Nicolás de Ovando

Spanish explorer, colonial governors

Nicolás de Ovando (Brozas, 1460 – Seville, 1511) was a Spanish soldier from a noble family and a knight of the Order of Alcántara. He was governor of Hispaniola from 1502 until 1509.

Nicolás de Ovando

Early life


Nicolas de Ovando was born in 1460 in the town of Brozas, in Extremadura, Spain. His family was very religious and, when young, he joined the military religious Order of Alcantara where, in 1478, he was named Comendador de Lares (Commander of Lares), a very important position in the Order.

Governor of Hispaniola


As Commander of Lares, he was very appreciated by the Spanish Catholic Kings and, in particular, by Queen Isabella. On 3 September 1501[1] (Oviedo[2] said in 1502), he was named as Governor of Hispaniola and of all lands discovered in America.

On 13 February, 1502 he went out of the port of Sanlúcar de Barrameda, Spain to go to the Hispaniola island with a fleet of 32 ships. On the fleet, there were 2,500 people, including priests, soldiers and colonists (some of them with their families), who were going to live in the Hispaniola. Among those colonists was Bartolomé de las Casas, later known as the Protector of the Indians, and also Francisco Pizarro, who conquered the Inca Empire.

The plan of Ovando was to develop the West Indies economically and expand the Spanish influence in the region.

Ovando got in Santo Domingo on 15 April 1502.[3]



The administration of Ovando in Hispaniola was one of great cruelty toward the Taíno Indians. When the Spaniards came to the island in 1492, the native population was 400,000 (estimated) but in 1508 there were only 60,000 Indians.[4]

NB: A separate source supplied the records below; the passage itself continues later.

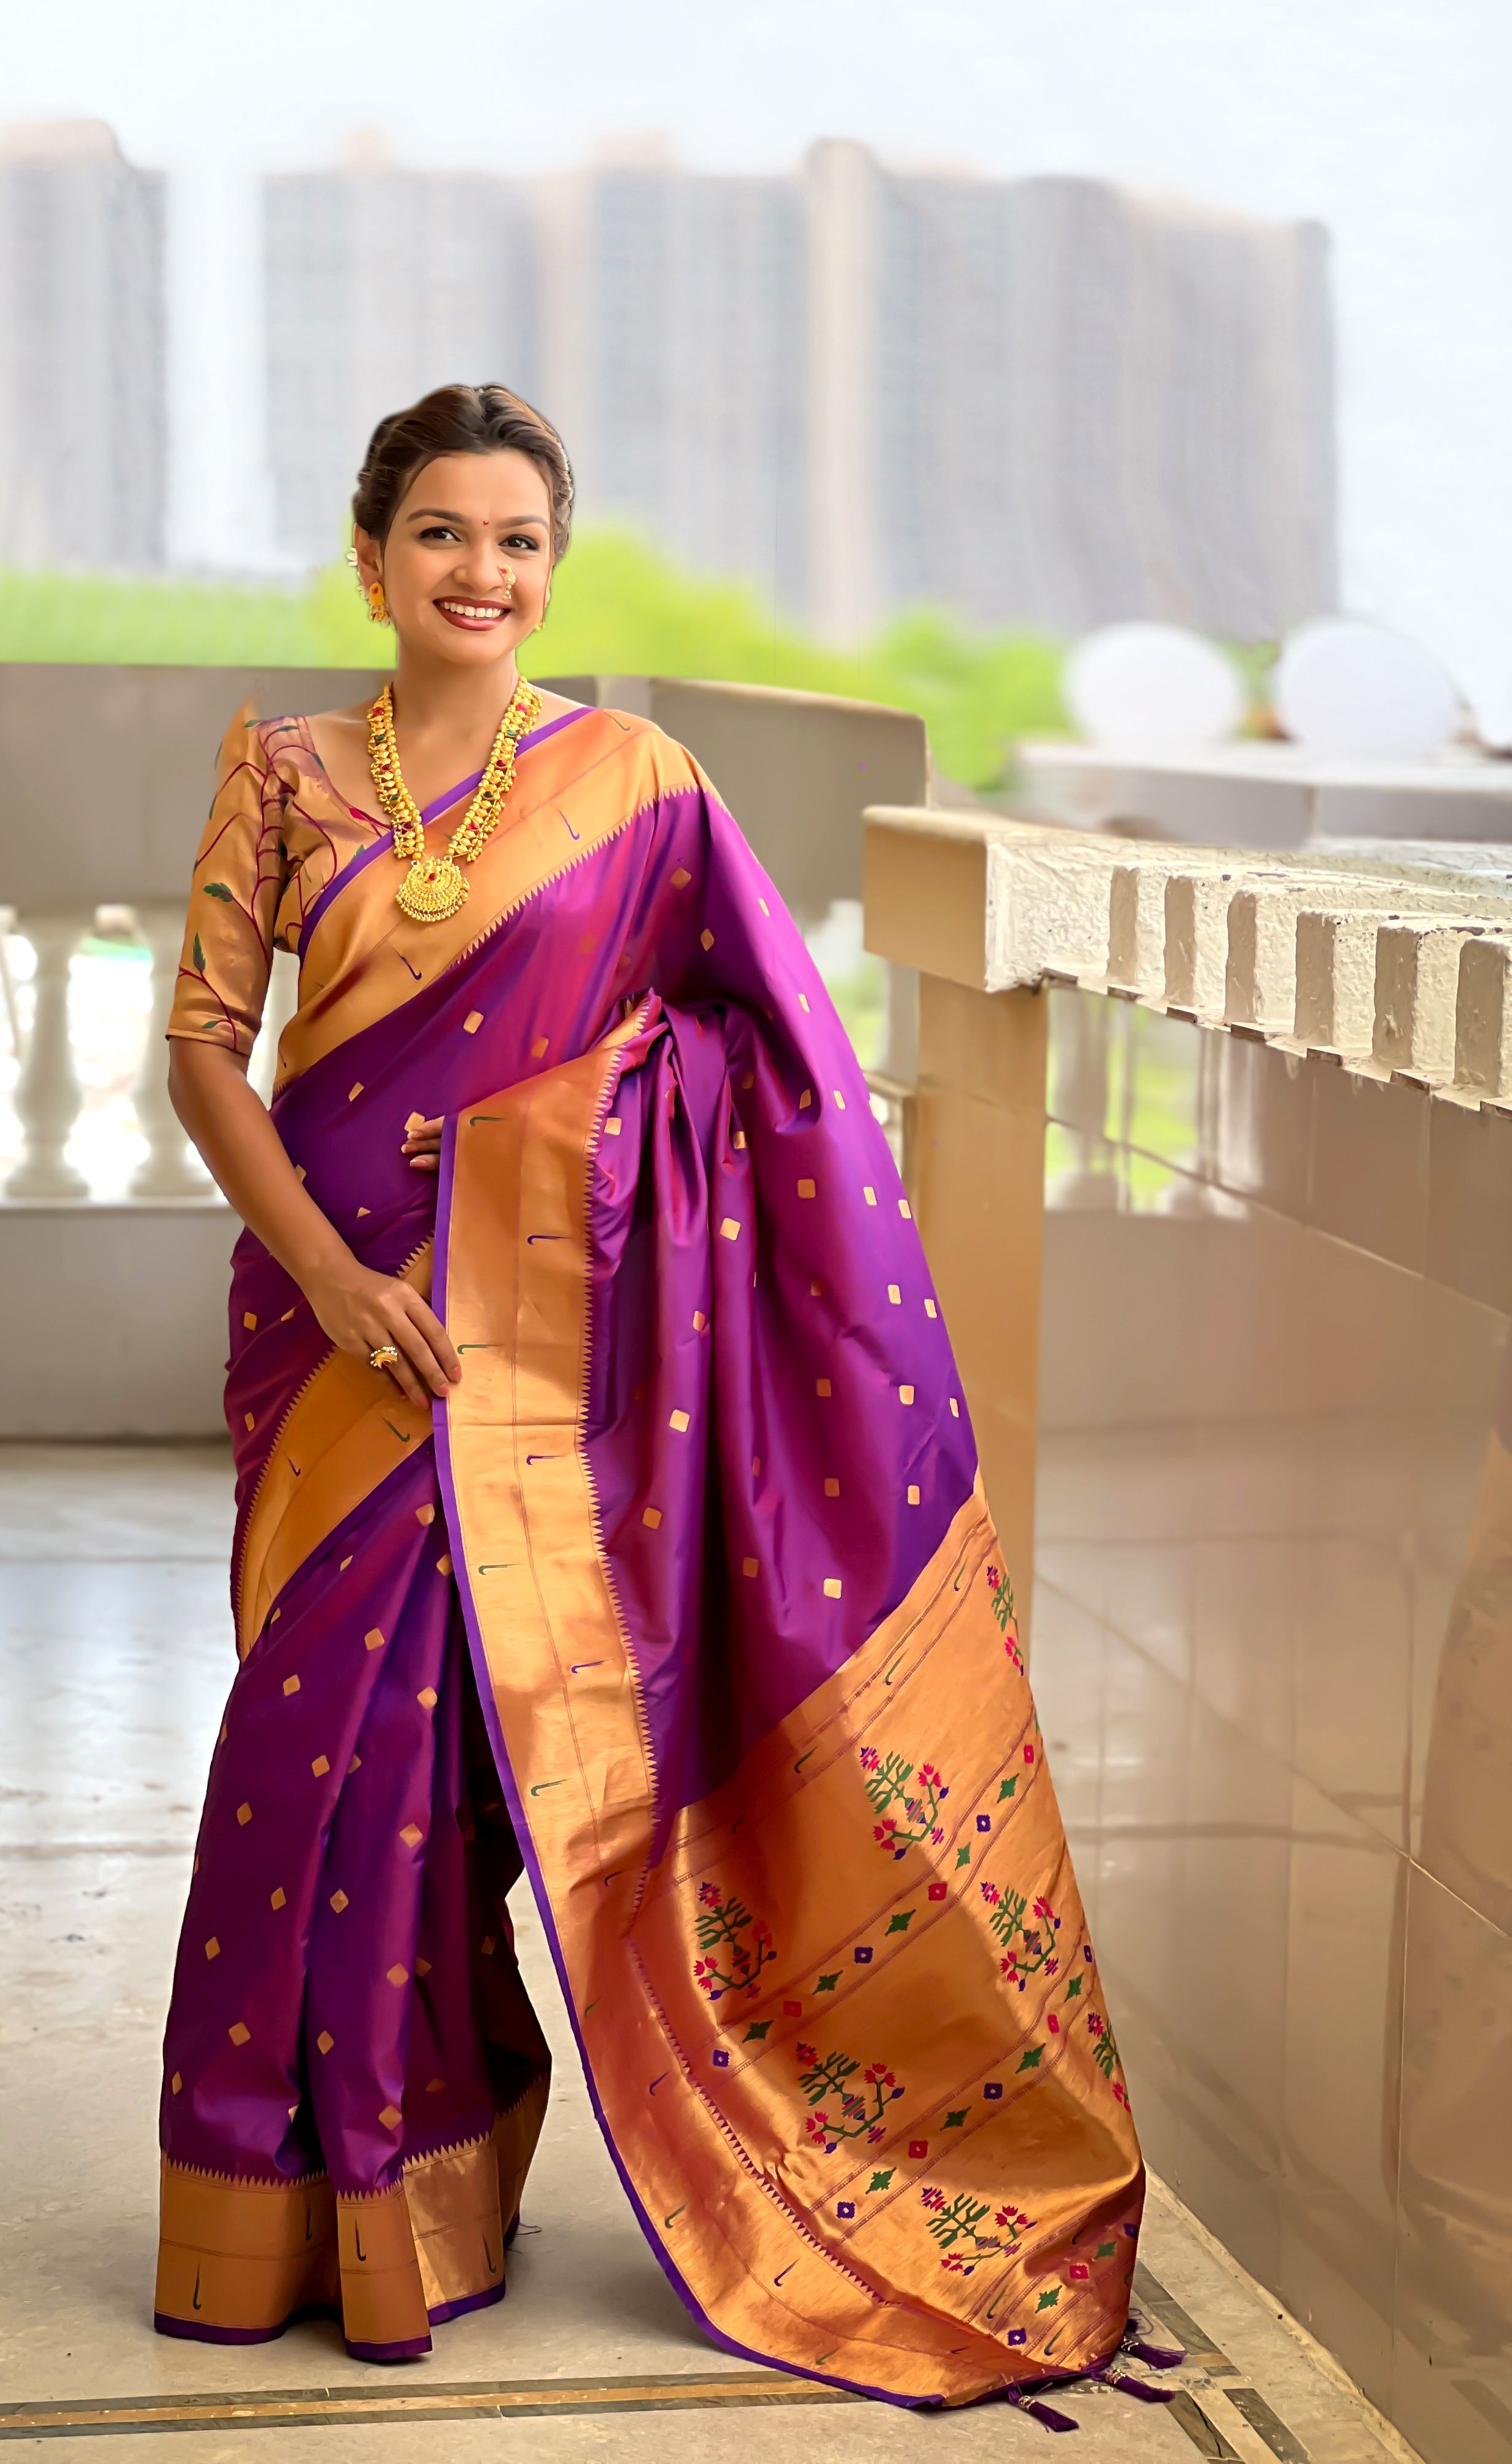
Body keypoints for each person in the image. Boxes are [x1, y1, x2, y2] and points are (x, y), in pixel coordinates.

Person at [155, 382, 1146, 2411]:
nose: (482, 572)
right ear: (371, 559)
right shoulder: (279, 774)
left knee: (443, 1766)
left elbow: (762, 1061)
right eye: (442, 534)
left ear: (554, 566)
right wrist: (335, 1275)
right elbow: (200, 1052)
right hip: (334, 1335)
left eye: (518, 540)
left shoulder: (638, 784)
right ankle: (288, 2200)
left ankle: (419, 2186)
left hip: (519, 1349)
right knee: (306, 1750)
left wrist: (539, 1157)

Because the new colonists needed more workers for the gold mines and farms, they brought, as slaves, Indians from the Lucayas (now, the Bahamas) islands. Then they brought slaves from Spain (Ladinos, that is, of Africa origin but born in Spain); those were the first African slaves brought to America.

Ovando founded several cities (or ordered their foundations) on Hispaniola, among them: Compostela de Azua (or Azua de Compostela), Santa María de la Vera Paz, Bayajá (today, Fort Liberté, in Haiti), Salvatierra de la Sabana (today, Les Cayes, in Haiti), Salvaleón de Higüey, Cotuí, Puerto Plata, Santa Cruz de Hicayagua (today, Santa Cruz del Seibo, Dominican Republic).[3]

Ovando sent Andrés Morales to explore completely the Hispaniola island. Morales made the most complete map of the island.[5] Sebastián de Ocampo was sent to find out if Cuba was an island or part of the continent; after 8 or 10 months, Ocampo came back with the information that Cuba was an island. In 1508, Juan Ponce de León was sent with 50 men to conquer the island of San Juan (now the island of Puerto Rico).

In 1509, Ovando went back to Spain where he was made Comendador Mayor ("Head Commander") of the Order of Alcantara. During a meeting of the Order in Seville, Spain, he died on 29 May 1511[1] (Oviedo[2] said in 1518). He was buried in the Church of San Benito, in the city of Alcántara, Extremadura, Spain.


  1. 1.0 1.1 Lamb, Ursula (1956). Frey Nicolás de Ovando. Gobernador de las India (1501-1509) (in Spanish). Madrid: Consejo Superior de Investigaciones Científicas, Instituto "Gonzalo Fernández de Oviedo".
  2. 2.0 2.1 Fernández de Oviedo, Gonzalo (1851). Historia General y Natural de las Indias (in Spanish). Madrid: Real Academia de la Historia.
  3. 3.0 3.1 Franco Pichardo, Franklin (2002). Historia del Pueblo Dominicano (in Spanish). Santo Domingo: Sociedad Editorial Dominicana.
  4. Moya Pons, Frank (1977). Manual de Historia Dominicana (in Spanish). Santiago, República Dominicana: Universidad Católica Madre y Maestra. p. 26.
  5. Anglería, Pedro Martir de (1964). Décadas (in Spanish). Mexico: José Porrúa e Hijos.